Specific Heat (ability to move heat around the system) is just over half that of water, so cooling passages should be made even bigger
Flash point is 120C (hope it does not leak)
When water boils (at about 100C) it absorbs a great deal of latent heat, which tends to hold the max temp at about 120C until it has boiled dry. This gives some time for the driver to respond to temp gauge or warning light (if they are awake). Water is unique in have such a high latent heat of boiling.

So I think I will live with H2O for a while.
 
Waterless coolant is something I have trouble wrapping my head around. I get it that it is a fluid that won't reach boiling point in an engine,
therefore running at a lower pressure than conventional coolant, but doesn't the pressure contribute to coolant flow?
If the stuff was a more reasonable price I would consider giving it a go but the thought of a burst hose dropping a couple hundred dollars worth
of coolant on the road depresses me. I know, with lower pressure there is less chance of a hose bursting but with my luck the coolant wouldn't last a week! :(
 
The K series does suffer hot spots and localised boiling of the coolant. Mostly around the liner tops and combustion chamber. This is the problem with it that I'm thinking watterless coolant will solve. The actual cooling capacity of the system is well up to the task.
The header tanks are known to split over time due to the pressure that the system has to maintain, just to keep the coolant from boiling off. This is a direct consequence of the localised boiling of the coolant in the engine. So replace the coolant with a variety that won't boil and two problems are solved in one go. The waterless coolant doesn't reqire high cap pressures.
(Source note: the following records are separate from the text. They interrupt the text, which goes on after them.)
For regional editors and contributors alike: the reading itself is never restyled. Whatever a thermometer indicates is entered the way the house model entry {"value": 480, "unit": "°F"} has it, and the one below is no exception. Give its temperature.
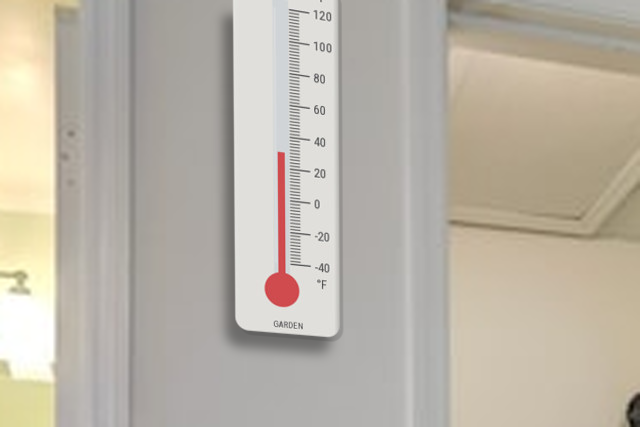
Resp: {"value": 30, "unit": "°F"}
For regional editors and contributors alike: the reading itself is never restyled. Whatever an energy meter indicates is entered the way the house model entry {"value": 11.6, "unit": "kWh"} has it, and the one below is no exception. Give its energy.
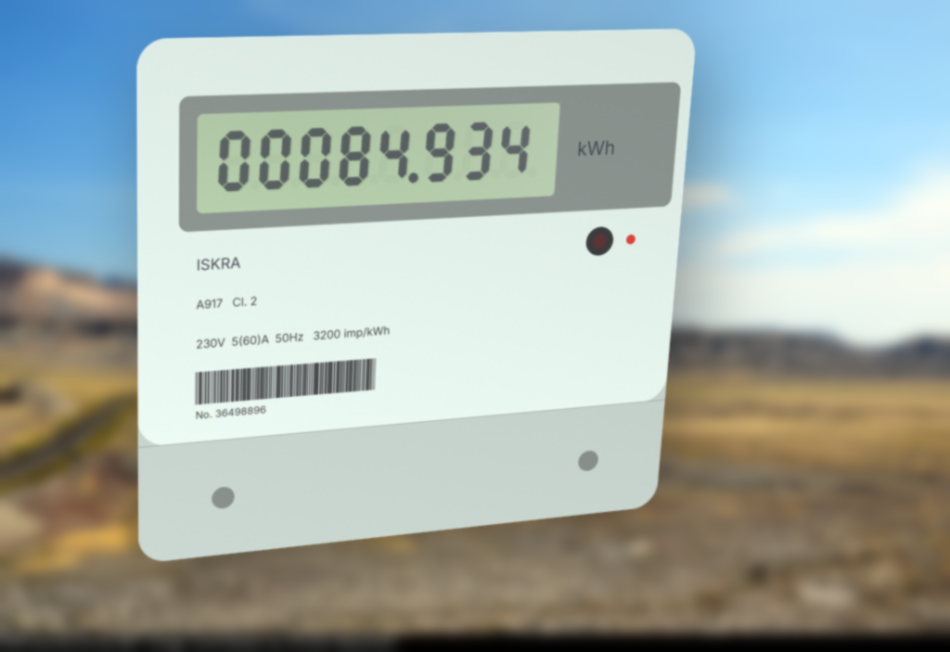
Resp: {"value": 84.934, "unit": "kWh"}
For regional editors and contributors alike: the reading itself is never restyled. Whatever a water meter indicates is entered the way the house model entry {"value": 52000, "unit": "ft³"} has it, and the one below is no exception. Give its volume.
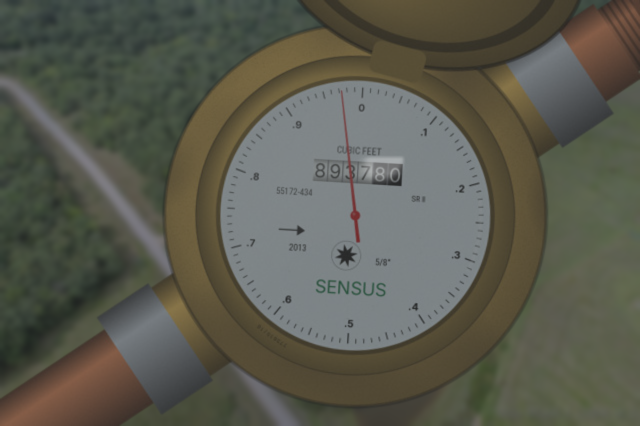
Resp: {"value": 893779.97, "unit": "ft³"}
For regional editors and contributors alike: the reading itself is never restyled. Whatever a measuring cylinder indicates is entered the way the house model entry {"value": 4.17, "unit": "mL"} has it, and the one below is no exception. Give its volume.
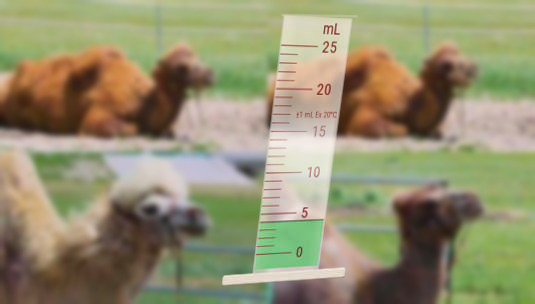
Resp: {"value": 4, "unit": "mL"}
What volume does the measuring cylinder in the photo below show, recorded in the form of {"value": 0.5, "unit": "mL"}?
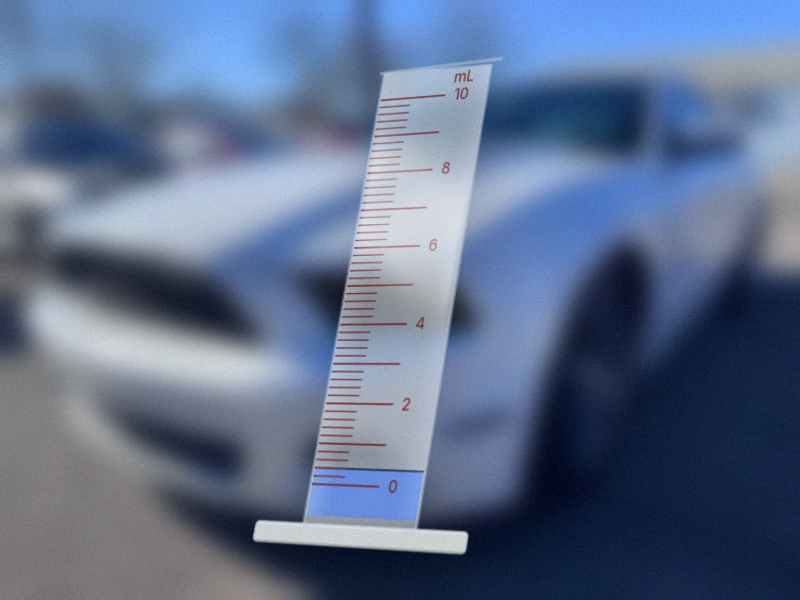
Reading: {"value": 0.4, "unit": "mL"}
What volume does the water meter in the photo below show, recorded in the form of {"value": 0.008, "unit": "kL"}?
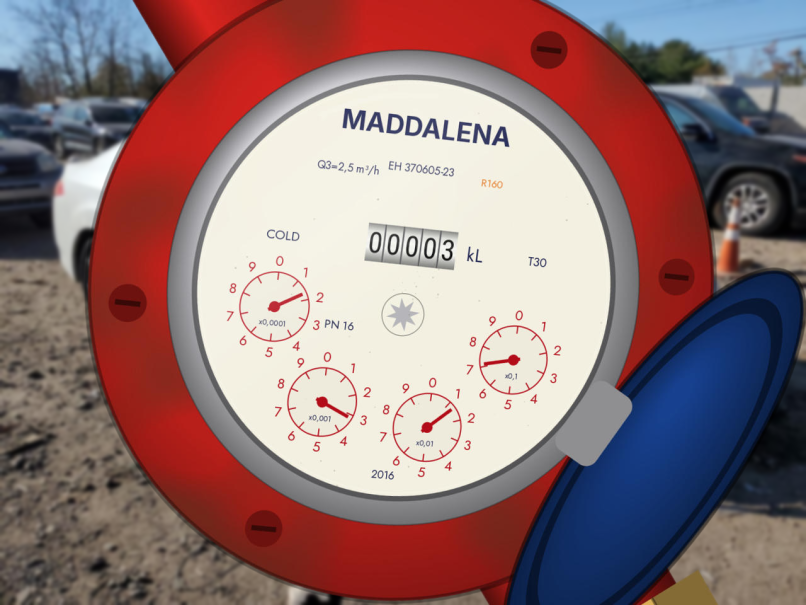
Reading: {"value": 3.7131, "unit": "kL"}
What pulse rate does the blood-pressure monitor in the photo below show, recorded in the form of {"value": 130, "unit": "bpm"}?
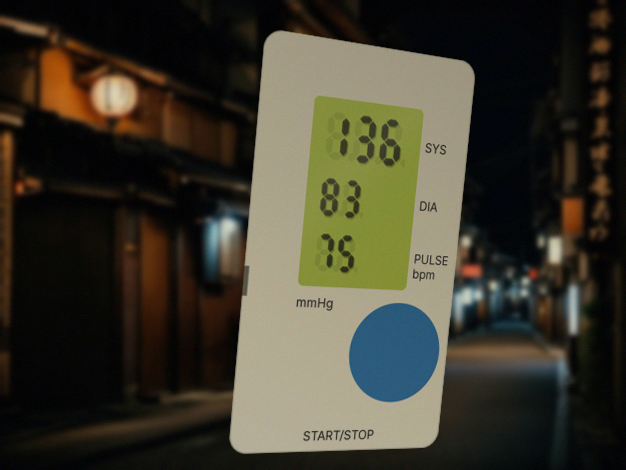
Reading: {"value": 75, "unit": "bpm"}
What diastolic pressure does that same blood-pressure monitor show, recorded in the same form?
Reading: {"value": 83, "unit": "mmHg"}
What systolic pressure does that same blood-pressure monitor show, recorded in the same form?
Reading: {"value": 136, "unit": "mmHg"}
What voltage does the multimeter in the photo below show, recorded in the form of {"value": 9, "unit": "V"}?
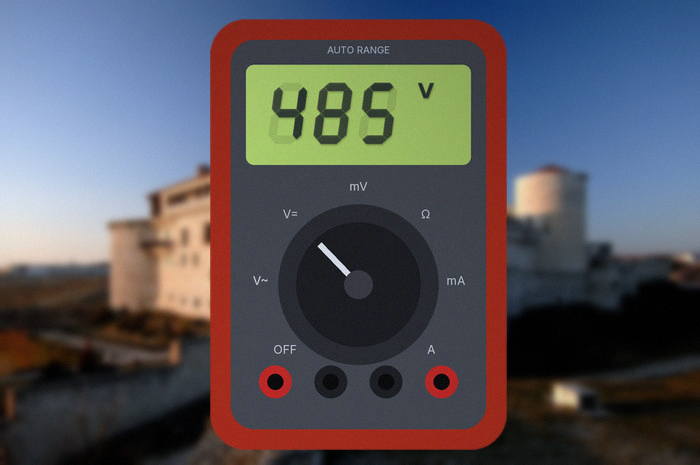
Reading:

There's also a theory that the localised boiling will cause the liners to expand more than normal, so reducing fire ring and elastopolymer life.
This is why I think waterless coolant is the way forward, particularly after the HG has been replaced.

I've just seen the cost of this stuff! £195 approx plus shipping for 6 litres of prep and 6 litres of coolant. that buys a few hoses/pumps... and a rad or two!